Et n’annulez pas plein de trucs en animation que vous aviez pourtant prévu de faire/renouvelé pour vous la jouer sauveur du médium la semaine suivante. Ça fait tâche, quand même.
Les Secrets de mon Père : faut-il taire l’histoire ?
Présenté en séance événement, Les Secrets de mon Père est un projet qui a longuement animé la réalisatrice Véra Belmont, qui signe sa première incursion dans l’animation. Elle voulait réaliser un film à propos du traumatisme de la Seconde Guerre Mondiale, tout en trouvant une position qui n’enfermerait pas le spectateur dans le pathos. En évitant, aussi, de le plonger directement dans l’horreur : la réalisatrice ne voulait pas tourner dans les camps. La bande dessinée 2e génération de Michel Kichka lui est apparue comme un support particulièrement pertinent. L’auteur y raconte son enfance et celle de son frère Charly, dans les années 60. Les deux enfants tentent de percer les mystères de leur père Henri, survivant des camps d’Auschwitz, mais ce dernier ne veut rien leur dire. Tel est le dilemme du père : faut-il cacher l’horreur qu’il a traversée à ses enfants, ou bien tout leur révéler ? Est-ce une honte ? Un aveu de faiblesse ?

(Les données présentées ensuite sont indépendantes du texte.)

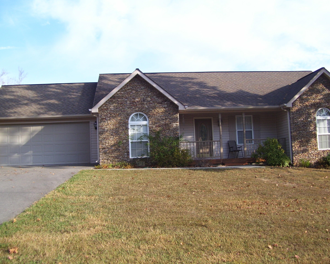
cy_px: 130
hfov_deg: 46.8
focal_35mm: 39
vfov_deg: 38.2
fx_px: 381
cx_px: 169
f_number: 2.7
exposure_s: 1/500
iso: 80
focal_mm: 6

Pour les enfants, ces secrets cachent inévitablement quelque chose de grandiose. Leur esprit s’imagine toutes sortes d’aventures. Le bureau du père devient son théâtre d’opérations. Mais on ne le voit que très peu, puisque les enfants n’ont pas le droit de s’y rendre. Ils observent l’intérieur par le trou d’une serrure, par la fenêtre… À chaque fois que Michel et Charly pensent en apprendre plus sur ce que leur père a vécu (le nom des camps, le tatouage…), un décalage constant s’installe : on cherche à dédramatiser ce qui s’est passé pour préserver cette nouvelle génération de l’horreur.
Or, le film entretient le paradoxe qui marque la relation entre Henri et ses enfants, qui s’éloignent un peu plus à chaque instant. S’il ne veut pas leur dire la vérité, il est de plus en plus investi publiquement en faveur du devoir de mémoire. Il témoigne, se déplace, devient une figure publique. Ce qui se dessine, c’est l’histoire d’un père qui a peut-être oublié comment l’être.
Pour Véra Belmont, l’animation était la meilleure manière de prendre du recul sur la Seconde Guerre Mondiale et d’immiscer de l’humour dans ce récit familial difficile. Ça marche très bien, mais aussi parce que cela permet au film de faire naître et évoluer Michel Kichka en tant que dessinateur, jusqu’à ce que son parcours lui permette de renouer avec son passé. Une belle surprise à découvrir en salles dès la fin de l’année.
Les Secrets de mon Père, réalisé par Vera Belmont. Avec les voix de Michèle Bernier, Jacques Gamblin, Arthur Dupont, Esteban Oertli et Gabin Guenoun. Sortie en salles françaises le 21 septembre 2022.